Data records:
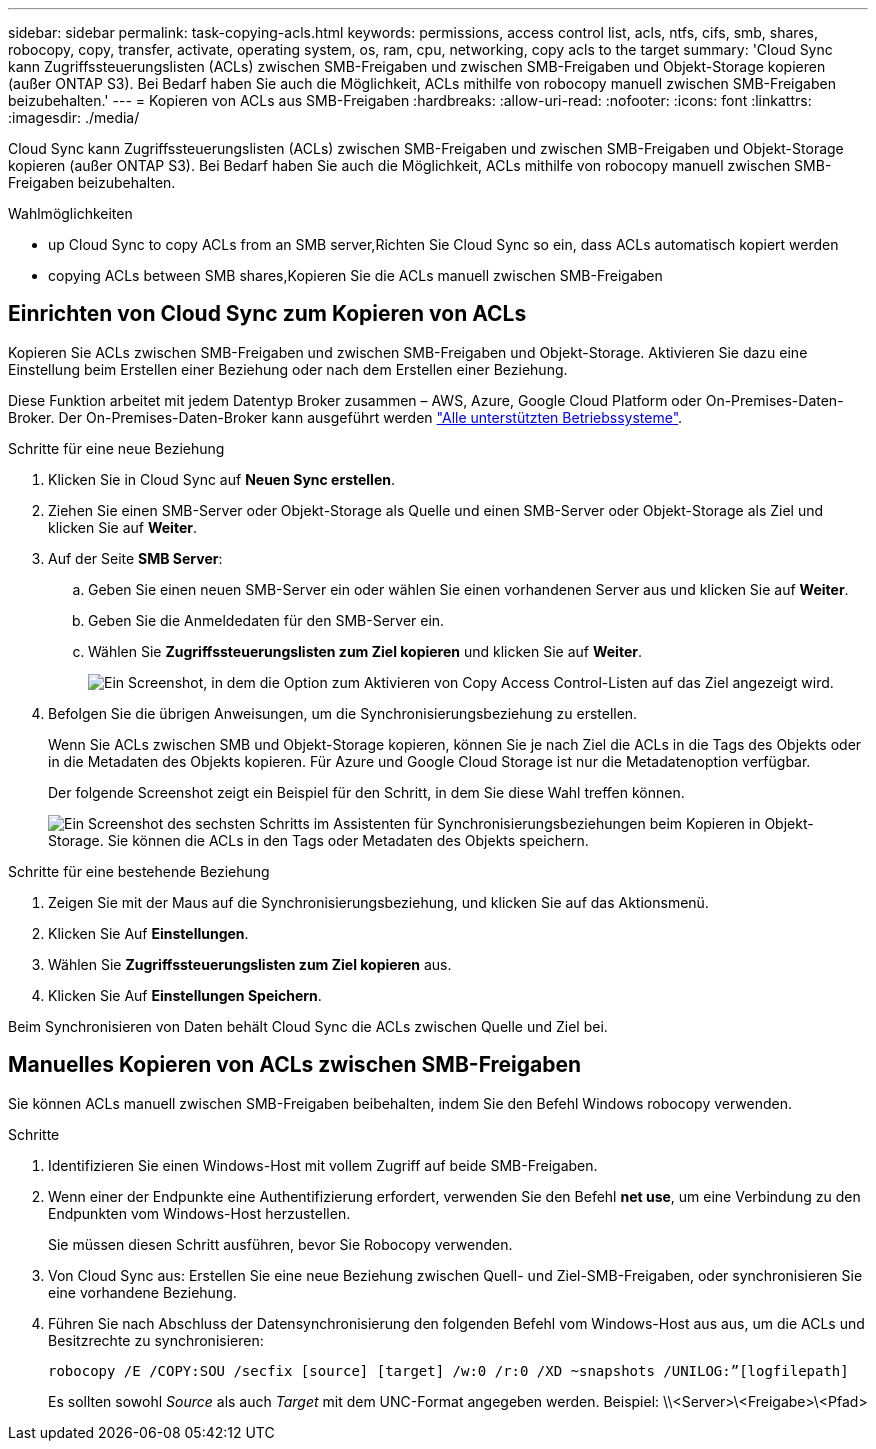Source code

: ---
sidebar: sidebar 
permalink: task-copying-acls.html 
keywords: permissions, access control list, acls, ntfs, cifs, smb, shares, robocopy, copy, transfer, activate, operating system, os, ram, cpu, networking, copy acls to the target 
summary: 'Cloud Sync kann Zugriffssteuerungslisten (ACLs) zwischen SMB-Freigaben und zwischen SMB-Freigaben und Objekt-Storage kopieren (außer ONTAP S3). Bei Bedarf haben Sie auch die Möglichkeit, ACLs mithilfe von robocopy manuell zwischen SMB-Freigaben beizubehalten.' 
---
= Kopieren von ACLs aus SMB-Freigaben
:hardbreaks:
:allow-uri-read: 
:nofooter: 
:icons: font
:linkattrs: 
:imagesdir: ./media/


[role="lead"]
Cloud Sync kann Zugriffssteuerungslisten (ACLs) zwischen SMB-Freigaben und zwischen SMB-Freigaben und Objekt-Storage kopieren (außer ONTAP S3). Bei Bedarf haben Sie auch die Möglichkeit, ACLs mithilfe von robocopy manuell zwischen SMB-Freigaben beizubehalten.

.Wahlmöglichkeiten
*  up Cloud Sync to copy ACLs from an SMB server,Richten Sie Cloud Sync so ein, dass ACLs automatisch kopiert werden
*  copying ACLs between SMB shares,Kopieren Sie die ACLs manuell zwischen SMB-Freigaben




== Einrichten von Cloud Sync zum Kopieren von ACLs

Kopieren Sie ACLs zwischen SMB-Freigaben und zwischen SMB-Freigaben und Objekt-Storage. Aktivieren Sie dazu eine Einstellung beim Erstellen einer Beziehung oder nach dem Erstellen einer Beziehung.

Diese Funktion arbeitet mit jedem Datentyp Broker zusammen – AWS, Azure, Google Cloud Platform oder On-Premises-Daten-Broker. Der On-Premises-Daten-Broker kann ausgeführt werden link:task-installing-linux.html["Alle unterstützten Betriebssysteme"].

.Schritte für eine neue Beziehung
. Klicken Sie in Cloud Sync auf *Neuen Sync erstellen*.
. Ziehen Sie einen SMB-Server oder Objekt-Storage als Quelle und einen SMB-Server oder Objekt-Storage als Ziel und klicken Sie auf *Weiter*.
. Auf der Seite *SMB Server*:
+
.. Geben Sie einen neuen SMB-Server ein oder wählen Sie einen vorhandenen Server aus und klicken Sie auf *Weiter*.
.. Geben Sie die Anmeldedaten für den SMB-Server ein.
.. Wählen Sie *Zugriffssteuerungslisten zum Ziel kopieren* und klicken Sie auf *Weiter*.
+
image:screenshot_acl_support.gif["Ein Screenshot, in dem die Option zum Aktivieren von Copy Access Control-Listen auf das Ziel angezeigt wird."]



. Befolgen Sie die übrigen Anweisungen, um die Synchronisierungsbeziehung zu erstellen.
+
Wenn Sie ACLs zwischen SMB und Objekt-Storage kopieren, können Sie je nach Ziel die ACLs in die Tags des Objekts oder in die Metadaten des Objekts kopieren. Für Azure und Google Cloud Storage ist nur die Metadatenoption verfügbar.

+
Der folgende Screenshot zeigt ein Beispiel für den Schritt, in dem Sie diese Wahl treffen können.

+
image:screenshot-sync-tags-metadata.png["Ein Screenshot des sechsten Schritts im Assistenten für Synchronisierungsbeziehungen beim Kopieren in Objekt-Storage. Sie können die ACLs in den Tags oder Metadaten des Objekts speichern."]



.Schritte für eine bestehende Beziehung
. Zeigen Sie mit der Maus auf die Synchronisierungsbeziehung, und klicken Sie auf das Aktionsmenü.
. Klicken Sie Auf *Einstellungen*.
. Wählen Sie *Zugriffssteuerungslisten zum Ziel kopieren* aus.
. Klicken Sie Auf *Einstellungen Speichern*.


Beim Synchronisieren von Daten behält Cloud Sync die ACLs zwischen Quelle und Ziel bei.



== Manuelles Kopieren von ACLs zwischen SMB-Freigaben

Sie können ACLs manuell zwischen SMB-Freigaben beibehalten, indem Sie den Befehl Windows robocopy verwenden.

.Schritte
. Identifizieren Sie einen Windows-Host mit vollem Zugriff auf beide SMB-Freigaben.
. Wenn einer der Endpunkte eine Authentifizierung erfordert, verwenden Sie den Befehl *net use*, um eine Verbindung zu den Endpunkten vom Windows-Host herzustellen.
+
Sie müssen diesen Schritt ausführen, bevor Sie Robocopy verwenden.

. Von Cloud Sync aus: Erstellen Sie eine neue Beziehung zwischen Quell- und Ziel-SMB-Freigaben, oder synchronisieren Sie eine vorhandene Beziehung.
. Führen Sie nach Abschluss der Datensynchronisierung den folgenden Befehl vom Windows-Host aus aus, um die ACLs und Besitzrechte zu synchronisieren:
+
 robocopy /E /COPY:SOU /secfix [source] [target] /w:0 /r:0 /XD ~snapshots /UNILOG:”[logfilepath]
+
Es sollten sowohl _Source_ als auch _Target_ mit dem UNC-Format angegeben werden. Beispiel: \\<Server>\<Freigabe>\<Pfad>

==

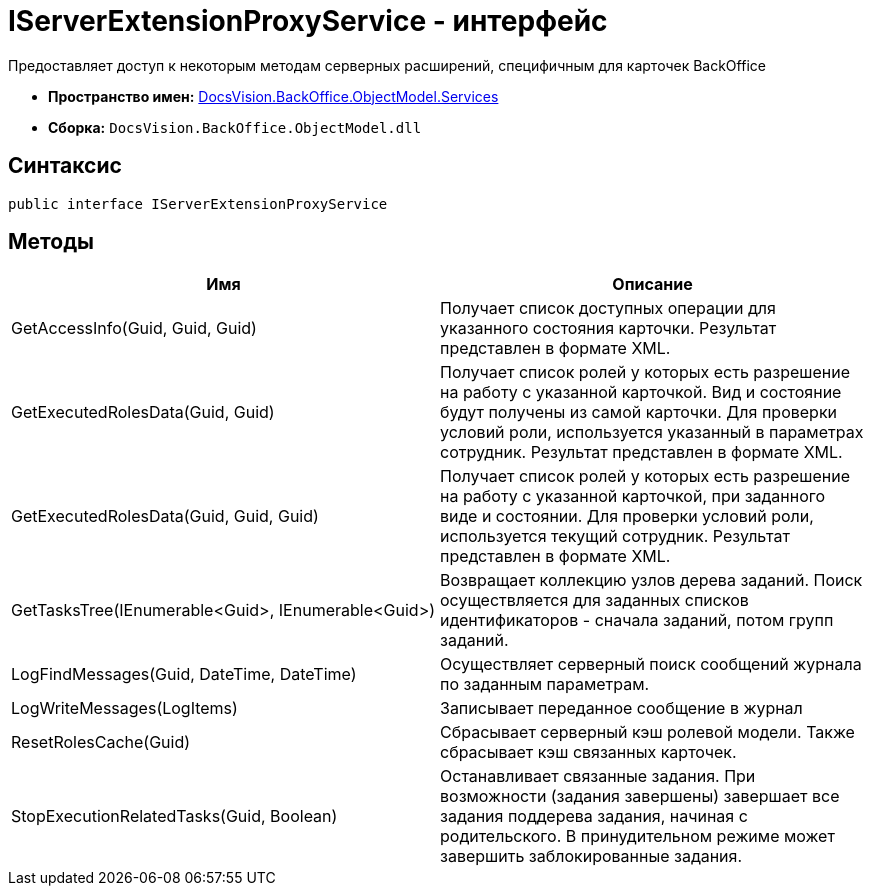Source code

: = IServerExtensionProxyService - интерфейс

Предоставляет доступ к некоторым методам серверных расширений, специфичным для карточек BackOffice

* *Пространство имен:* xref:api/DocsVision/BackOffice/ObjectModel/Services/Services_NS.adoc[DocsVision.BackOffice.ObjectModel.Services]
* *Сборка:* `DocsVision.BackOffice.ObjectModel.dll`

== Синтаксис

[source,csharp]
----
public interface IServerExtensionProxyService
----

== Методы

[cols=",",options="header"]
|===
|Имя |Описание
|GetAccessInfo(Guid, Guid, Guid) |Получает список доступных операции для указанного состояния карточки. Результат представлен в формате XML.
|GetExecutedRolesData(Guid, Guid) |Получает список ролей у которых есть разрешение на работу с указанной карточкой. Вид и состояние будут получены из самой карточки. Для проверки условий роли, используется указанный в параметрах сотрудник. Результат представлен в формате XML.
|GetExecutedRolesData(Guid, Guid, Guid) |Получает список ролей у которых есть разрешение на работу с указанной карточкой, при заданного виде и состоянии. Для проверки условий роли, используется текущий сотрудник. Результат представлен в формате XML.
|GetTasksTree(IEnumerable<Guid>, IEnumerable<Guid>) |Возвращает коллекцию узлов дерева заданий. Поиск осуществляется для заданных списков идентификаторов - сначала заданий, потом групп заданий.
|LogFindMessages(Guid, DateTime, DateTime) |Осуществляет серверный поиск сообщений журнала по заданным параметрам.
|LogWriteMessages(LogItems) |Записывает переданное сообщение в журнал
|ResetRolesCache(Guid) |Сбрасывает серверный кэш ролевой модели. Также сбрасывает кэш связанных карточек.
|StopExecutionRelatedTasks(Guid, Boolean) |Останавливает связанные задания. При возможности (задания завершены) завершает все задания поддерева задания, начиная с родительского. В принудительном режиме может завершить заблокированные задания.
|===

- Description of the task
From the records above, retype only the lines starting at the line that contains "сообщение в журнал" and ending at the line that contains "кэш связанных карточек.", both included.

- Output for this exercise
|LogWriteMessages(LogItems) |Записывает переданное сообщение в журнал
|ResetRolesCache(Guid) |Сбрасывает серверный кэш ролевой модели. Также сбрасывает кэш связанных карточек.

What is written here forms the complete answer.